Grace hizo un cálculo mental. Suponiendo que los dos hombres hubieran bebido más o menos igual, Bishop habría sobrepasado bastante el límite para conducir cuando se marchó del restaurante. ¿Pudo la bebida provocar que se enfureciera por la infidelidad de su esposa? ¿Y envalentonarlo para conducir de manera temeraria? Entonces, examinando detenidamente el recibo, encontró lo que estaba buscando en la esquina superior derecha: HORA: 22.54.

– ¿Cómo vio a Brian Bishop el jueves pasado por la noche? -preguntó Grace a Phil Taylor.

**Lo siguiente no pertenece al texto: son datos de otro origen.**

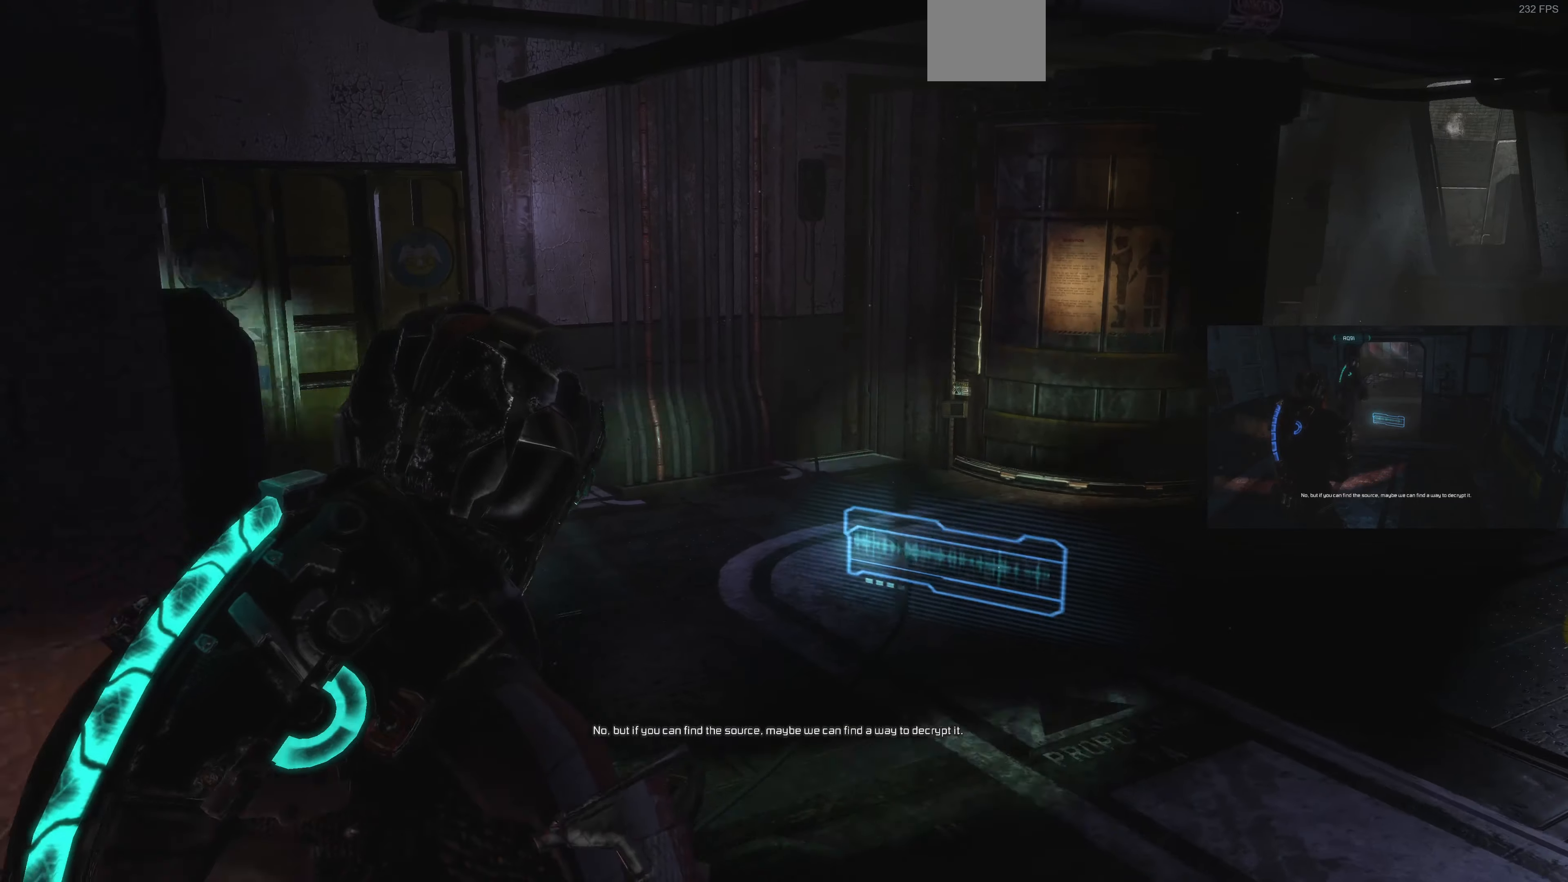
{"buttons": [], "left_stick": "up-right", "right_stick": "center", "events": [[100, "right_stick", "left"], [267, "right_stick", "up-left"], [433, "right_stick", "center"]]}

– Estaba de muy buen humor. Muy alegre. Fue una buena compañía. Tenía un partido de golf en Brighton a la mañana siguiente, así que no quería llegar tarde, ni beber demasiado, pero, aun así, ¡lo pasamos bien!

Se rió.

– ¿Recuerda cuánto tardaron en irse después de pedir la cuenta?

– De inmediato. Vi que Brian estaba impaciente por llegar a casa. Tenía que levantarse temprano por la mañana.

– ¿Y cogió un taxi?

– Sí. El portero, John, paró uno. Le dejé coger el primero.

– Y eran las once más o menos.

– Más o menos, sí. No sabría decirle exactamente. Quizás unos minutos antes.

Grace pagó la factura de las bebidas, luego dieron las gracias al hombre y se marcharon. Mientras doblaban la esquina de Arlington Street, Grace guardó silencio, estaba haciendo unos cálculos aritméticos mentales. Entonces, cuando llegaron al Mondeo, le dio una palmadita a Branson en la espalda.

– ¡A todo el mundo le llega su momento de gloria!

– ¿Qué quieres decir con eso, si se puede saber?

– De repente, amigo mío, ¡los astros se han alineado a tu favor!

– Lo siento, viejo, ¡no te sigo!

– Tus aptitudes para conducir. Voy a darte la oportunidad de demostrarlas. Primero vas a conducir, a una velocidad legal y constante, hasta el piso de Bishop en Notting Hill. Y de ahí, ¡conducirás como un bólido! Vamos a ver lo deprisa que pudo hacer Bishop ese viaje.

El sargento esbozó una sonrisa radiante.